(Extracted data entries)
----
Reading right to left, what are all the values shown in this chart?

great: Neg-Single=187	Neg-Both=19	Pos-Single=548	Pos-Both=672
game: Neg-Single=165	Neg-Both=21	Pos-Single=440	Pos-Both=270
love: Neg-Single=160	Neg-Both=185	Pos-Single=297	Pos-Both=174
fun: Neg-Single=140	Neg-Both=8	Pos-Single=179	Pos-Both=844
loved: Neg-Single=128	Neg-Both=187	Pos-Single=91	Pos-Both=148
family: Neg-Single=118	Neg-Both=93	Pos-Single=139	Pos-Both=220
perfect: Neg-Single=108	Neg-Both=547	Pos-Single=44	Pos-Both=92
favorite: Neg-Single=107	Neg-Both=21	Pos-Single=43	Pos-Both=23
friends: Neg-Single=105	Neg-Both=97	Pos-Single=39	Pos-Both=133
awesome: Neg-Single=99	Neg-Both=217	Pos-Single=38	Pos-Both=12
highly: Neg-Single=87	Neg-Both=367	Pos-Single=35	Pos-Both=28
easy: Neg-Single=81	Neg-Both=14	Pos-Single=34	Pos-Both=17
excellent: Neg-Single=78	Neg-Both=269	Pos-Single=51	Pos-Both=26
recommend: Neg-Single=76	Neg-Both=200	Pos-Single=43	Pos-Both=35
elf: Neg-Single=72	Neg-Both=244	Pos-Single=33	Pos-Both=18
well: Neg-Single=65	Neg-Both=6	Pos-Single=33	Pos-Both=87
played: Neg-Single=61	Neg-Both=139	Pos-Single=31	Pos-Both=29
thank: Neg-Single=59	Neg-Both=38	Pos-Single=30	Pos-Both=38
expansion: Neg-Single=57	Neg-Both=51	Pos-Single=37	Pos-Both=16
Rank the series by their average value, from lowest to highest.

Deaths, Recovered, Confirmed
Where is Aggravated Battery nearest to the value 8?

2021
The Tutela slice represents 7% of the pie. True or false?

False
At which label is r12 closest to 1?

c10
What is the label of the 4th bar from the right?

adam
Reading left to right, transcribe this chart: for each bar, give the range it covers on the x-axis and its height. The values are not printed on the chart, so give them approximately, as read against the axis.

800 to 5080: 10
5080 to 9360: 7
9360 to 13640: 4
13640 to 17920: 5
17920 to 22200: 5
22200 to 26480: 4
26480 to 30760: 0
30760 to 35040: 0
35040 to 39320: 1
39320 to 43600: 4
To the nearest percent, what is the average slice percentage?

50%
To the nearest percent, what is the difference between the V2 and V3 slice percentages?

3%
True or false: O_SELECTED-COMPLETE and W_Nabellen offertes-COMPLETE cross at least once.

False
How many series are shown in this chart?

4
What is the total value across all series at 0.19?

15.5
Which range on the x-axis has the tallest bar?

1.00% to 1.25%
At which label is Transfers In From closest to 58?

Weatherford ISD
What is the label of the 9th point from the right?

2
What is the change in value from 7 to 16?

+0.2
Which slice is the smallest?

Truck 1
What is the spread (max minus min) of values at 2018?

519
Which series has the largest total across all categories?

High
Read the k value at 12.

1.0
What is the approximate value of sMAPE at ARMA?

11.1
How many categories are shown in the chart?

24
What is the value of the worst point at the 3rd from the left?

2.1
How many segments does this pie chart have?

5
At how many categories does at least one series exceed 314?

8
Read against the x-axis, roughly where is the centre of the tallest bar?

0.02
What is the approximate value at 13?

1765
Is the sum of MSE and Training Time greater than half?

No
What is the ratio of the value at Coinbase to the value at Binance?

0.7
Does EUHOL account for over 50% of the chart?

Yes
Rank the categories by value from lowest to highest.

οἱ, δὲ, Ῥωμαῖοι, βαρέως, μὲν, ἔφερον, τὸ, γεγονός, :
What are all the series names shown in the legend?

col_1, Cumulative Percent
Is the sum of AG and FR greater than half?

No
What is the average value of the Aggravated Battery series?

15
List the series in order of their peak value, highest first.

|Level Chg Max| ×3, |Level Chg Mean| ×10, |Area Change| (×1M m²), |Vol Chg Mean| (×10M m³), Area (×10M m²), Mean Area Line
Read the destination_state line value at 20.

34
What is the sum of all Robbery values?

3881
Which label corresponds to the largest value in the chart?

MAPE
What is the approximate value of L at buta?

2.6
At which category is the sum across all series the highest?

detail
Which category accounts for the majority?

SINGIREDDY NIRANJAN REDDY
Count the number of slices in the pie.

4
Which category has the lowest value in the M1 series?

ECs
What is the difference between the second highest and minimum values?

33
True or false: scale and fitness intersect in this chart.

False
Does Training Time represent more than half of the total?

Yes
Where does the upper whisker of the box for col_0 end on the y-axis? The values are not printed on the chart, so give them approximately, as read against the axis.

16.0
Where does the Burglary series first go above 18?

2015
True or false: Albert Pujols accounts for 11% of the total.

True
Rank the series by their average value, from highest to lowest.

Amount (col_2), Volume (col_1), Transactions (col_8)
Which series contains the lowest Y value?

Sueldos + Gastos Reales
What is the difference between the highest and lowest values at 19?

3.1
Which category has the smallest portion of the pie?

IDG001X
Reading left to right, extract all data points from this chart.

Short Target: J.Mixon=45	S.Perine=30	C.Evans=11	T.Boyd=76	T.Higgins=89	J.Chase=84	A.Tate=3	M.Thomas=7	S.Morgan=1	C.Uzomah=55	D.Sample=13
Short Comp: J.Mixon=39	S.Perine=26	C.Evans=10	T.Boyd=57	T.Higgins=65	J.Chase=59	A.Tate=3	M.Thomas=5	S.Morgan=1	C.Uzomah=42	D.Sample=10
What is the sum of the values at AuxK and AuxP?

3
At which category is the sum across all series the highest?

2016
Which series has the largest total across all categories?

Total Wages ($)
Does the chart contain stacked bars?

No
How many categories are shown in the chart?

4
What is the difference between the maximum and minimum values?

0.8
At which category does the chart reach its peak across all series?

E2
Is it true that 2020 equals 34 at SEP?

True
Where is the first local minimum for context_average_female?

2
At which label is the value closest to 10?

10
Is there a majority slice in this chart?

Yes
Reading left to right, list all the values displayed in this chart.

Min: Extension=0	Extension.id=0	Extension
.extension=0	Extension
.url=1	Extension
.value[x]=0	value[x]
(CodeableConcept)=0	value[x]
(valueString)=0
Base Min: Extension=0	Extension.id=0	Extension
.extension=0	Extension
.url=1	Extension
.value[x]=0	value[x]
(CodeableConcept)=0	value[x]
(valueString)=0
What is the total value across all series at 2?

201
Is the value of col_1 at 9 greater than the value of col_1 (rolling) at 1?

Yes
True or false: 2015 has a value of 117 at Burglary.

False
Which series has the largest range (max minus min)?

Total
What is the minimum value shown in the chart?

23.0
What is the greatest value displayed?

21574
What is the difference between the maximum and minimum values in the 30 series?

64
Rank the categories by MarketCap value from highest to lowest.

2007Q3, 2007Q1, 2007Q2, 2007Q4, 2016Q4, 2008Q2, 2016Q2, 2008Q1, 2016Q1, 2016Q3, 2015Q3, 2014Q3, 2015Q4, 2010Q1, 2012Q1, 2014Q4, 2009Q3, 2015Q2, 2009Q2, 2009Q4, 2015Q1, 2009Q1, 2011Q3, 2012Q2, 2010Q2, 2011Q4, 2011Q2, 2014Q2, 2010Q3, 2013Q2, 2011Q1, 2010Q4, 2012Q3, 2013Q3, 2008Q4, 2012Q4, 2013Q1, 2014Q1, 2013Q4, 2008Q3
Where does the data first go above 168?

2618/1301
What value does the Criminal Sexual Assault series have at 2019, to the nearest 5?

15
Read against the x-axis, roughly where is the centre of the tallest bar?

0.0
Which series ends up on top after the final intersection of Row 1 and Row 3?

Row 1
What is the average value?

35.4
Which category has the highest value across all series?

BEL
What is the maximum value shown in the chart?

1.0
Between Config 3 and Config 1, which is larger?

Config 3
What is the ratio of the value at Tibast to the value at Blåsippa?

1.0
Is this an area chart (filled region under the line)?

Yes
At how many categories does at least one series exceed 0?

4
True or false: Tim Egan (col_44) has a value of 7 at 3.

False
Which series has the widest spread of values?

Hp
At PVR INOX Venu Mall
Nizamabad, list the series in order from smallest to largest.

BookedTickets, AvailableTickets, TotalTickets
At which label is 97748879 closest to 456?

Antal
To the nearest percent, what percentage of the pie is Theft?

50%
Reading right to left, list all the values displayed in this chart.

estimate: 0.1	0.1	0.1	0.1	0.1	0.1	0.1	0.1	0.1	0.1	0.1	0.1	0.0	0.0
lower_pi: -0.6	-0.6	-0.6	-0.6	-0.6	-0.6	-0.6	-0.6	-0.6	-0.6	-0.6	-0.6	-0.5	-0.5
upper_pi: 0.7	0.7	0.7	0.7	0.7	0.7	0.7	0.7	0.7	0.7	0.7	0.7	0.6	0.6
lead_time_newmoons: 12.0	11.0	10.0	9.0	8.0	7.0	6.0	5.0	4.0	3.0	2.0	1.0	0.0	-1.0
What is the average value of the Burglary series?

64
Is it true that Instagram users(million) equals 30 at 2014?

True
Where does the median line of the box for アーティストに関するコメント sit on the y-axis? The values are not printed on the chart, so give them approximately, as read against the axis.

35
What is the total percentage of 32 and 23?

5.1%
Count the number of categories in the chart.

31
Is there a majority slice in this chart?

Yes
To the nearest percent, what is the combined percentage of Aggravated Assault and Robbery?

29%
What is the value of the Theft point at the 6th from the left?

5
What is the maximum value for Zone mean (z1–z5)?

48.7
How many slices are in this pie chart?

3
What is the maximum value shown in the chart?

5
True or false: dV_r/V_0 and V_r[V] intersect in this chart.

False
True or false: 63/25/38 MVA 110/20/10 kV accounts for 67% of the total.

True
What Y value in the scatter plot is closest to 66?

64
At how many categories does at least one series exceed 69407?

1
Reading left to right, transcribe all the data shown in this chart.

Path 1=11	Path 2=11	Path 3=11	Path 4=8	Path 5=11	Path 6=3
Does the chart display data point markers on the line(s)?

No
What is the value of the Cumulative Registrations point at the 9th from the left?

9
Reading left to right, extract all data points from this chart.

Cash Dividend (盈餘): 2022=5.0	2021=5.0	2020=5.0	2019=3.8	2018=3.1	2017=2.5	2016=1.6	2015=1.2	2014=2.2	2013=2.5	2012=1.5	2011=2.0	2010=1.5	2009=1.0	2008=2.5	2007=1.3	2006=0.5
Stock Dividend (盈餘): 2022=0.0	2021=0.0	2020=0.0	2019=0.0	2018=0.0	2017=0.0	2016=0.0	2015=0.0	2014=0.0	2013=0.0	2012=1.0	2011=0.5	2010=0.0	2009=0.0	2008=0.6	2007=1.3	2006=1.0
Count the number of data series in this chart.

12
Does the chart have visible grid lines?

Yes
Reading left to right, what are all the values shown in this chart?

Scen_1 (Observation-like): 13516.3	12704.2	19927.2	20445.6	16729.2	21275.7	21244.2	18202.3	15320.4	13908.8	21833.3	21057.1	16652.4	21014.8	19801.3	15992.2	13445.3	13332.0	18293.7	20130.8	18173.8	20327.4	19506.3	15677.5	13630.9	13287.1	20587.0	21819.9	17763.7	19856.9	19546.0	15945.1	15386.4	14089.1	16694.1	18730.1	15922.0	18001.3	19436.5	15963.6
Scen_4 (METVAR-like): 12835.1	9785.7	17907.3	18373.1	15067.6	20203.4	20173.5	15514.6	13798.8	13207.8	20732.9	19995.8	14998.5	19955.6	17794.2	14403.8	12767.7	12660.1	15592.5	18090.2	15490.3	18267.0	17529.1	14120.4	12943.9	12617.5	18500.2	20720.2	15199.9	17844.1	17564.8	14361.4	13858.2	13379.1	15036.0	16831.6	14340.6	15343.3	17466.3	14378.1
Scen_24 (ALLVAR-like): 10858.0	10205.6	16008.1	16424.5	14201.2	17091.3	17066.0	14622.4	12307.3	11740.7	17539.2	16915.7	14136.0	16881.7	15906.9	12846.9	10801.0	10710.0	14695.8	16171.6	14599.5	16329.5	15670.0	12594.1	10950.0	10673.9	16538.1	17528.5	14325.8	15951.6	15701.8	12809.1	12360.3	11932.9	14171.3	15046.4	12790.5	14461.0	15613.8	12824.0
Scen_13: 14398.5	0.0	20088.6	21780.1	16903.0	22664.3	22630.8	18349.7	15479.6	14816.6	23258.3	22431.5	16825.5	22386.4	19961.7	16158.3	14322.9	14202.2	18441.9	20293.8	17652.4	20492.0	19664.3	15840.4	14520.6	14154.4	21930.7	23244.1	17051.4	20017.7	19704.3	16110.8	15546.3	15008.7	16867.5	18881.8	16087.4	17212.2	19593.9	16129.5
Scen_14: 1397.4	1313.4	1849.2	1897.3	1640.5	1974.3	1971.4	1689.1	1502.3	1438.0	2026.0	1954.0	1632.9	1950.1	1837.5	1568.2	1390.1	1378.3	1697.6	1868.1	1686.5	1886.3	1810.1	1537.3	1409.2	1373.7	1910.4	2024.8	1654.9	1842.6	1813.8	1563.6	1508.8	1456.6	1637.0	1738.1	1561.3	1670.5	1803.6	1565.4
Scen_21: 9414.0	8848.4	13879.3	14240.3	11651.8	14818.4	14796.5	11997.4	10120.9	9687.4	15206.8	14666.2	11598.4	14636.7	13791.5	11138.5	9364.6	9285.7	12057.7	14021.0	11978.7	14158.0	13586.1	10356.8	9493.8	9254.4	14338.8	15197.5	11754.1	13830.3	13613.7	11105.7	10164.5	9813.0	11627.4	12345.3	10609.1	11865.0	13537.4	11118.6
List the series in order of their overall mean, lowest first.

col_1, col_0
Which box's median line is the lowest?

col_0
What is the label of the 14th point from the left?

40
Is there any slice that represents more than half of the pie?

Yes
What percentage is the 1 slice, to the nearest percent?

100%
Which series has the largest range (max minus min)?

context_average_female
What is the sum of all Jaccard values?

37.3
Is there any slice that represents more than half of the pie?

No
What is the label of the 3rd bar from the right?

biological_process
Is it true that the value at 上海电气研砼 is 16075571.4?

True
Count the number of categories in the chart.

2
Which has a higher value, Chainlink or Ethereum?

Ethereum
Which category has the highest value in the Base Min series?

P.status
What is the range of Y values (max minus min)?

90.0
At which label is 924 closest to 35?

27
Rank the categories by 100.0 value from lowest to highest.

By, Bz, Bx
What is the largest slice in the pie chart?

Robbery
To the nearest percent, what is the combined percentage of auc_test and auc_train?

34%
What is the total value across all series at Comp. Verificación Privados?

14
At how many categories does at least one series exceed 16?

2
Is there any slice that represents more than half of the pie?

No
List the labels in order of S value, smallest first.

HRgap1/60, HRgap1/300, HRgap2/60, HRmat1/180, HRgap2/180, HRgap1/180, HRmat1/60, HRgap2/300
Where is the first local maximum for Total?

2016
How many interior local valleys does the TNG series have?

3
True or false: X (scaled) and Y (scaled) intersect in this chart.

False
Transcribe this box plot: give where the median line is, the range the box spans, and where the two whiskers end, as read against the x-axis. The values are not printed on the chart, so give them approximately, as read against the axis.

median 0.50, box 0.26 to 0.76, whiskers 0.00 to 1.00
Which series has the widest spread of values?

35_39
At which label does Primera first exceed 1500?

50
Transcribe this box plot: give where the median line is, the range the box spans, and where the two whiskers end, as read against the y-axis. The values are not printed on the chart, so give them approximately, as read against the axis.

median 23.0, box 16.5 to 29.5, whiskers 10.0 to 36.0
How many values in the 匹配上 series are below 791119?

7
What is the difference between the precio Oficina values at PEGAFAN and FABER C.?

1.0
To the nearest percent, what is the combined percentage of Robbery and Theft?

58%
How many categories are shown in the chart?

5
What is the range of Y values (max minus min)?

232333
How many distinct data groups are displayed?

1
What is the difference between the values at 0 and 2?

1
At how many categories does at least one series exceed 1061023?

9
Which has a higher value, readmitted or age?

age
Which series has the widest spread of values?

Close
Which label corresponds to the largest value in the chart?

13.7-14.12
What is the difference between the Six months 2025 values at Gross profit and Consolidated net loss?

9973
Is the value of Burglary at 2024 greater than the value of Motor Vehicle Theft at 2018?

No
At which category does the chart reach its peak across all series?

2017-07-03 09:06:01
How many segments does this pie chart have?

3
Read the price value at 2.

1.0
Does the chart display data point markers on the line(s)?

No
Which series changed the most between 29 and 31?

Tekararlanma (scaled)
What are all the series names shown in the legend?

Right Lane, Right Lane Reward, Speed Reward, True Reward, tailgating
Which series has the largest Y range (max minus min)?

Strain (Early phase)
----
- What you should do -
Reproduce the items word for word, from the very first line through the line containing "Rank the series by their average value, from lowest", with that line included.

- Exercise solution -
Reading right to left, what are all the values shown in this chart?

great: Neg-Single=187	Neg-Both=19	Pos-Single=548	Pos-Both=672
game: Neg-Single=165	Neg-Both=21	Pos-Single=440	Pos-Both=270
love: Neg-Single=160	Neg-Both=185	Pos-Single=297	Pos-Both=174
fun: Neg-Single=140	Neg-Both=8	Pos-Single=179	Pos-Both=844
loved: Neg-Single=128	Neg-Both=187	Pos-Single=91	Pos-Both=148
family: Neg-Single=118	Neg-Both=93	Pos-Single=139	Pos-Both=220
perfect: Neg-Single=108	Neg-Both=547	Pos-Single=44	Pos-Both=92
favorite: Neg-Single=107	Neg-Both=21	Pos-Single=43	Pos-Both=23
friends: Neg-Single=105	Neg-Both=97	Pos-Single=39	Pos-Both=133
awesome: Neg-Single=99	Neg-Both=217	Pos-Single=38	Pos-Both=12
highly: Neg-Single=87	Neg-Both=367	Pos-Single=35	Pos-Both=28
easy: Neg-Single=81	Neg-Both=14	Pos-Single=34	Pos-Both=17
excellent: Neg-Single=78	Neg-Both=269	Pos-Single=51	Pos-Both=26
recommend: Neg-Single=76	Neg-Both=200	Pos-Single=43	Pos-Both=35
elf: Neg-Single=72	Neg-Both=244	Pos-Single=33	Pos-Both=18
well: Neg-Single=65	Neg-Both=6	Pos-Single=33	Pos-Both=87
played: Neg-Single=61	Neg-Both=139	Pos-Single=31	Pos-Both=29
thank: Neg-Single=59	Neg-Both=38	Pos-Single=30	Pos-Both=38
expansion: Neg-Single=57	Neg-Both=51	Pos-Single=37	Pos-Both=16
Rank the series by their average value, from lowest to highest.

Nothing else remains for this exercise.